2. Have a game plan. For some, it might be endearing that Glee just sort of wings it from week to week, with no real end game in sight. But I find it incredibly annoying. The show is not going to last long unless the writers lay the groundwork for some series-long plots. What seems like the ideal long-term story: the will they-won't they between Rachel and Finn has been botched by putting the two together and then breaking them up with alarming frequency and without any rhyme or reason. Also, you cannot hang a season on the whole build-up to the Regionals or Sectionals or Tossed Salads, or whatever. We're not even done with the first season yet, and it's already repetitive.
3. Make characters' actions more believable. I understand that Glee is a brain-off, good-time show, but a little believability wouldn't hurt. Just this week, Rachel was with Finn, totally over the moon for him, and then he wants to take a break. She gets mad, and then almost immediately falls for this Jesse St. James kid from a rival glee club, and is totally smitten with him. She completely forgets about Finn. This all happens within 10 minutes. Say what? I thought 24 stretched things to the breaking point, but Jack Bauer's got nothing on the kids from Glee. Also what's the deal with Finn being tempted by the two cheerleader bitches that he's known for years and sees everyday? A new hot girl in school who's in touch with both her athletic and artistic sides? Sure - I can buy that. But again, the writers are rushing through things way too fast just because they might have a song that fits the week's musical theme.
4. Fire Jessalyn Gilsig. I think we can all agree that Terri Schuester's (Gilsig) fake pregnancy storyline at the start of the fall season was the worst thing about the show. I mean that's like "jump the shark" territory the writers would normally mine in the fifth or sixth season. Not the first! Thankfully, they've resolved that story, so bye bye Terri Schuester! But no. They're keeping her around. I understand that co-creator Ryan Murphy likes Gilsig, and worked with her on Nip/Tuck. Fine. Use her in something else. She does not need to appear anymore - fire her. Her character adds nothing to the show.
5. Give Jane Lynch more room to improvise. Lynch is the funniest actor on the show, but too often, she has to stick to the lines given to her. As shown in the Christopher Guest mockumentaries and in comedies like Role Models and 40 Year-Old Virgin, she can be great if you just let her do her thing. Stop trying to write witty, edgy material for her. It worked in the pilot, but now I feel like the writers are trying too hard. Construct scenes around her character, Sue Sylvester, and then just let Lynch loose and get out of the way.
6. Never Ever let Mr. Schu sing Hip Hop songs. Please. Dear God. Please. Oh, and if you can keep him from saying things like "That's what I'm talkin' 'bout!", that'd be good too.

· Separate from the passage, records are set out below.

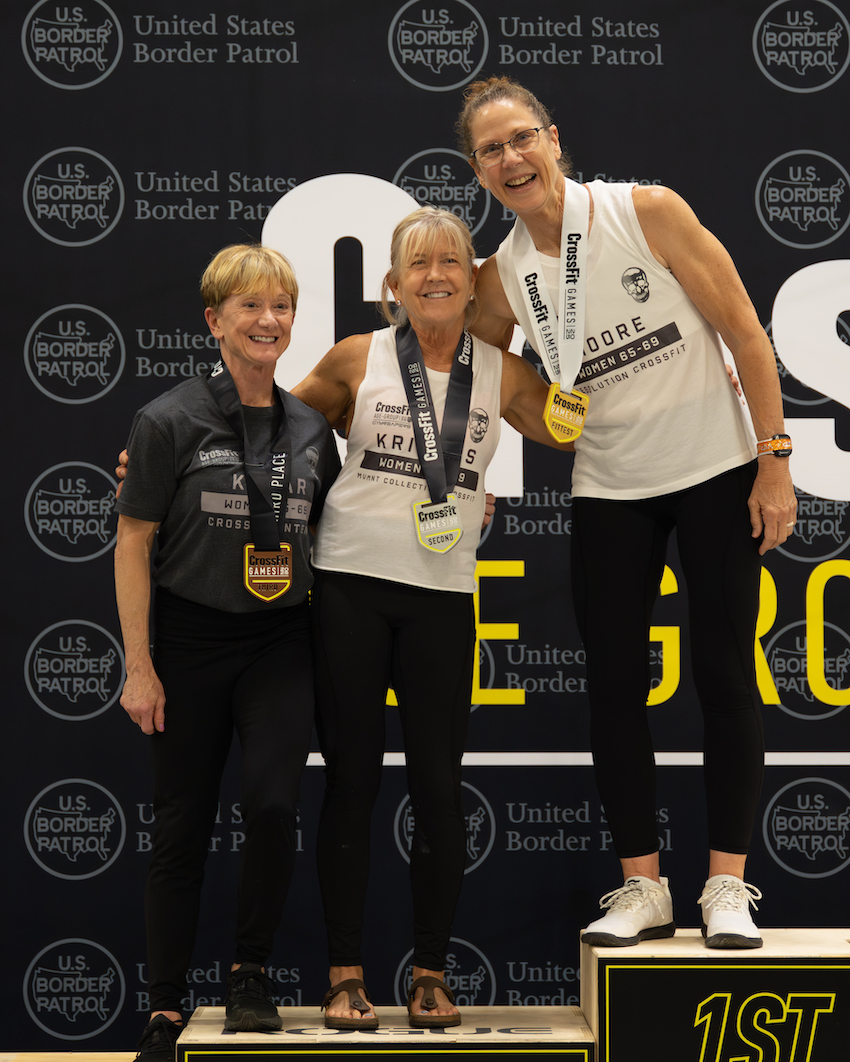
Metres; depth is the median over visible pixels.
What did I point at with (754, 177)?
backdrop banner
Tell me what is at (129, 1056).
floor
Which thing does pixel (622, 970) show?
podium
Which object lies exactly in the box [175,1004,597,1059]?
podium
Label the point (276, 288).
woman
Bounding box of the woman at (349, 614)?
[117,216,563,1046]
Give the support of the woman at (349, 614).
on the podium at (578, 1029)
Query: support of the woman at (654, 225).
on the podium at (622, 970)
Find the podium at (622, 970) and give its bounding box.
[581,926,849,1061]
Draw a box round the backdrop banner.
[0,0,849,1048]
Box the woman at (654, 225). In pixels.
[458,78,797,951]
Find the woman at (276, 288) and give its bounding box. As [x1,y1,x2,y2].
[109,243,341,1056]
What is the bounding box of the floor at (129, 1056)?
[0,1051,139,1061]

7. More Idina Menzel please! Broadway vet Menzel appeared in Tuesday's episode and in her 5 minutes with Matthew Morrison (Mr. Schu), there was more heat and chemistry than in a whole season's worth of muted courtship between Schu and guidance counselor Emma Pillsbury (Jayma Mays). The writers have already pulled Schu and Emma apart after last fall's kiss, and slowed things way down. You can sense they want to take their time with that one. No thanks - you've already blown it - let's move on. Menzel is perfect - make her a semi-regular guest star. And I'm not sure if they're heading in this direction, but it's almost uncanny how similar Menzel and Lea Michele (Rachel) look. If they're not playing mother and daughter on Glee, they should in some other project.

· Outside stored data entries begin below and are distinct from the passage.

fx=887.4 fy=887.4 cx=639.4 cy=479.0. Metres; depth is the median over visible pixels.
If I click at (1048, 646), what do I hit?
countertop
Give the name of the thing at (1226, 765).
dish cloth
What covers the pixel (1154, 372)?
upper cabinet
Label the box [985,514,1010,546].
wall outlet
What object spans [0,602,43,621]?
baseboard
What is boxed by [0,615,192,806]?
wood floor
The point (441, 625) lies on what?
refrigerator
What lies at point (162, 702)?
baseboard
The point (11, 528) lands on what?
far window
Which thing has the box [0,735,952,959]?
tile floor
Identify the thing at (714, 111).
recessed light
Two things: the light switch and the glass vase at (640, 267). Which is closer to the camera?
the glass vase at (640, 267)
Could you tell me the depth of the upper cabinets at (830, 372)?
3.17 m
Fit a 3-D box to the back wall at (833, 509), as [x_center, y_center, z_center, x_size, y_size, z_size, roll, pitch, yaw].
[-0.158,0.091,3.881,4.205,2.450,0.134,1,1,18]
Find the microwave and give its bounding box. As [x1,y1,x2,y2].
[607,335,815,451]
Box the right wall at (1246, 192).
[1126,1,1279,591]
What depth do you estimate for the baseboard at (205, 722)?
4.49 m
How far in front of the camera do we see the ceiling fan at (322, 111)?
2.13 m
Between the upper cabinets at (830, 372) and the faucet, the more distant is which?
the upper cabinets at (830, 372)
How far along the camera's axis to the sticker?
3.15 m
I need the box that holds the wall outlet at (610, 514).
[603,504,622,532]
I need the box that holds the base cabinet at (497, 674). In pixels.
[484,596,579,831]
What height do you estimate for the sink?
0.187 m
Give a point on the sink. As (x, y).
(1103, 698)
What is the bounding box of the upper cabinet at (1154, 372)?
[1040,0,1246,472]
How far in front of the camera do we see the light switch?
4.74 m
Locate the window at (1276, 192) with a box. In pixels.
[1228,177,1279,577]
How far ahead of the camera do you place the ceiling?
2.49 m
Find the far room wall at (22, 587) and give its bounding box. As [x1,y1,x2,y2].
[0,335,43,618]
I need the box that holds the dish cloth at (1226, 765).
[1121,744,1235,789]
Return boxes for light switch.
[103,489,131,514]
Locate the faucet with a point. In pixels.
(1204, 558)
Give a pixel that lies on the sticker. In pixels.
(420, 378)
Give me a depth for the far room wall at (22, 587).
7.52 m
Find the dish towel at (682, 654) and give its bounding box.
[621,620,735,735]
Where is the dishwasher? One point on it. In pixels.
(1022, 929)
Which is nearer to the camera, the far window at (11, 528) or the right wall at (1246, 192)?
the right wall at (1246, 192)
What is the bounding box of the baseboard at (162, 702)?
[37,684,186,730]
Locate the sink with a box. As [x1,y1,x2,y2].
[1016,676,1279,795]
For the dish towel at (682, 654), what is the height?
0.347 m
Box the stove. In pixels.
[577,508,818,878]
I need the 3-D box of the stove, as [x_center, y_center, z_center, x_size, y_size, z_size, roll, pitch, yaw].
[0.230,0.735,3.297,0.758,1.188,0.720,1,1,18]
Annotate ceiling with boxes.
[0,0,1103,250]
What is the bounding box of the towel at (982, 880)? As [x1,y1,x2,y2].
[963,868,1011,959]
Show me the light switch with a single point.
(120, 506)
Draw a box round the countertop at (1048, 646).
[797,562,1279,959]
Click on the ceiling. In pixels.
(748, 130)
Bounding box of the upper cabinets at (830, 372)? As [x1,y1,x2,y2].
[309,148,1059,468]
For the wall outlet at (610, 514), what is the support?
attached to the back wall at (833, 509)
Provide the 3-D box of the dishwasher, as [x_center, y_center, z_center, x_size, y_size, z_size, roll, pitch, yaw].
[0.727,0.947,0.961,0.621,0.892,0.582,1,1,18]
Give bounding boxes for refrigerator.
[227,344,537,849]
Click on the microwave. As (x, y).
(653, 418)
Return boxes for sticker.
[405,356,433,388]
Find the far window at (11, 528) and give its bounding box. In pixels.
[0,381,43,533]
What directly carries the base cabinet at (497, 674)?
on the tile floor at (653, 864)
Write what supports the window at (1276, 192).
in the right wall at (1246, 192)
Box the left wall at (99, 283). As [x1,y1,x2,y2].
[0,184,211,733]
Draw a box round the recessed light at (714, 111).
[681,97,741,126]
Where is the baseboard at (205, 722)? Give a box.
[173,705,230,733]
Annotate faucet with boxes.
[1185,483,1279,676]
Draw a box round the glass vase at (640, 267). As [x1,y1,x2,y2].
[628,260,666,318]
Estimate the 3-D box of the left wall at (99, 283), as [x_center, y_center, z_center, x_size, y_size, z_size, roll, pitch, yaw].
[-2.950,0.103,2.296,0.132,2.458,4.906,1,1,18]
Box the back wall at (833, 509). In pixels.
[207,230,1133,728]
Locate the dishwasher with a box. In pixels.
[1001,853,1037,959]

8. Get Serious. Some of my favorite moments on Glee are when the show gets kind of serious and tackles a subject like Kurt coming out to his father, or Artie singing Billy Idol's "Dancing with Myself" in his wheelchair. Not everything has to be played for laughs or the cute factor. Serious moments usually interject some semblance of honesty and relatability to the show, and humanize its often over-the-top characters.
9. Give Lea Michele acting lessons. Girl can sing. She can't act. Maybe that's the writing. Her character is a mess, unintentionally so. Both she and the writers need to go back to the drawing board. Watch Election. Study it. A good actress would make Rachel's Type A personality likeable in spite of herself, and wouldn't need the crutch of watering down the character's controlling tendencies and making her all lovey dovey in order to garner some sympathy from the audience.
I know you're probably going to ignore these suggestions. That's fine. I'll keep watching until I can't take it anymore and find myself complaining more than I'm actually enjoying the show (it's about 50/50 at this point) And then I'll look for you on the bargain bin DVD shelf - right next to Seasons 2-4 of Heroes.